### TEXTO DA PÁGINA
##########
Esta aceção encara a literatura como praxis transformadora da realidade, pois parte de uma grande motivação executada por ela, hasteando fatores subjetivos de crítica que lhe dão forma pelo juízo que nela se efetua, através das ações e dos mecanismos lúdicos de observação de que se impregnam os enredos. Isto levar-nos-á ao conceito de ideologia como “construção da verdade”, em que as “sociedades são observadas como entidades em mudança, mais separadas por conflitos do que unidas por um consenso estável” (Mclellan, 1987:25). O mesmo é confirmado por Geiger (2000:194) quando refere que as “ideologías son ideas o series de ideas que no se corresponden con la realidad”, mas se se admitir a significação do pensamento, o discurso necessita de ser mediado para se tornar compreensível e a esta mediação também se pode chamar ideologia, pois trata-se de uma representação que o sujeito elabora a partir das relações efetivas dadas pelas condições de vida em que se encontra.
A instituição-literatura, porque medeia feitos político-sociais e humanos provenientes da concretização do mundo empírico e histórico-factual, é um veículo de partilha de valores variados, incluindo os ideológicos, não só porque possui significados, naquilo que os textos dizem, como executa a forma como esses significados são ditos e se apoderam de significação. E não podemos excluir a literatura do aparelho ideológico do estado, embora tenhamos que a
colocar na área de pertença da sociedade civil, onde o aparelho ideológico educacional desempenha um papel importantíssimo na formação social.
Embora pela sua natureza a ideologia pareça ser independente destes aparelhos, ela desempenha um papel preponderante na representação da relação vivida pelo ser humano com a realidade, que passa por ser uma relação imaginária com as condições de existência reais.
Com efeito, as temáticas que se anicham a este tipo de textos surgem como processos camuflados de explicar a realidade e que, por serem ficcionalizações, não lhe correspondem. São, por isso, construções de uma ilusão que se vincula à realidade, mas basta “interpretá-las” para reencontrar, sob o ponto de vista da representação imaginária do mundo, a realidade nelas representada.
Neste espaço de reflexão, vemos o jovem leitor direcionando para as normas de coerência a ter em conta na orientação da sua prática enquanto ser do mundo, que nele age e interage e que, se possível, aprenda a desenvolver constantemente um espírito crítico, interventivo, com base nos pressupostos que o desejam cidadão detentor de liberdade e construtor da realidade, numa sociedade contemporânea marcada por fragilidades e novas desigualdades.
Fitoussi & Rosanvalon (1997:3) referem que a crise que se atravessa, sociológica e antropológica, é, ao mesmo tempo, “uma crise da civilização e uma crise do indivíduo”. Assim sendo, de que forma é que a literatura se mantém atenta às transformações sociais e de que modo preconiza um conjunto de valores a assumir por cada cidadão-leitor no sentido de contrariar o “individualismo”, enquanto doutrinação que exalta o valor do ser humano individual?
##########
### MATERIAL FORNECIDO
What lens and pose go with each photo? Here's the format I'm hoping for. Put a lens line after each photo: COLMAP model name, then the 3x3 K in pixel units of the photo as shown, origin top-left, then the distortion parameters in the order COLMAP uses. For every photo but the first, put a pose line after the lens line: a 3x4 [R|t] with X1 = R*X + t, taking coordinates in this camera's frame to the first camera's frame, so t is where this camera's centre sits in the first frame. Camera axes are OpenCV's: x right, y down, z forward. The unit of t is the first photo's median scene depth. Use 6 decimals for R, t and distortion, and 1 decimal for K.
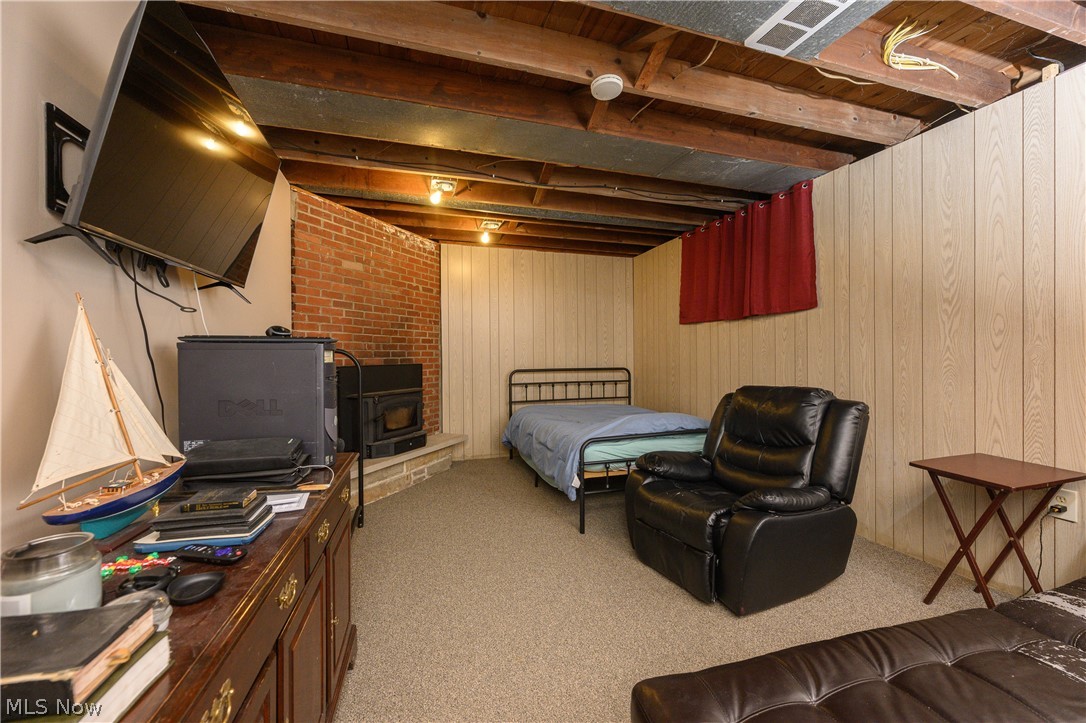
lens RADIAL K [[427.5, 0, 547.8], [0, 427.5, 357.9], [0, 0, 1]] dist [-0.010874, -0.000291]
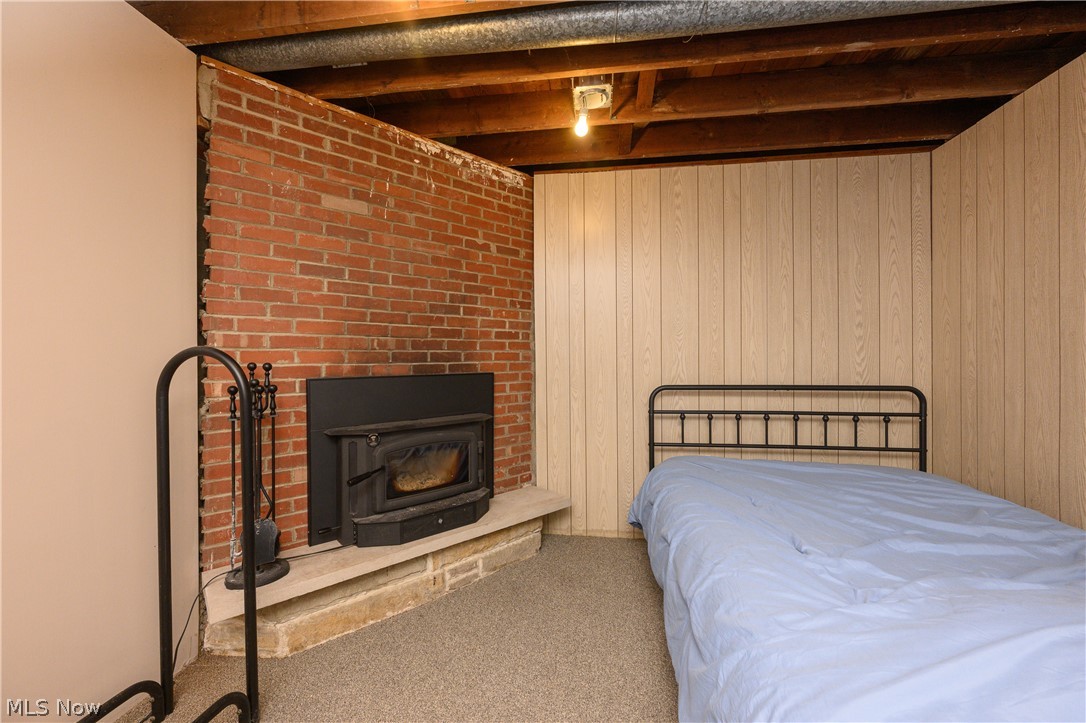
lens RADIAL K [[427.5, 0, 536.2], [0, 427.5, 358.1], [0, 0, 1]] dist [-0.010874, -0.000291]
pose [[0.892669, 0.003784, -0.450697, 0.029887], [-0.005141, 0.999985, -0.001786, -0.006304], [0.450684, 0.003911, 0.892675, 0.491803]]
##########
### ENUNCIADO
Responda com base no texto sobre literatura e ideologia:
1. Segundo Mclellan, como são observadas as sociedades?
2. Em que área o texto diz que se deve colocar a literatura, embora não se possa excluí-la do aparelho ideológico do estado?
3. De acordo com Fitoussi & Rosanvalon, a crise que se atravessa é, ao mesmo tempo, que duas crises?

### RESULTADO
1. Como entidades em mudança, mais separadas por conflitos do que unidas por um consenso estável.
2. Na área de pertença da sociedade civil.
3. Uma crise da civilização e uma crise do indivíduo.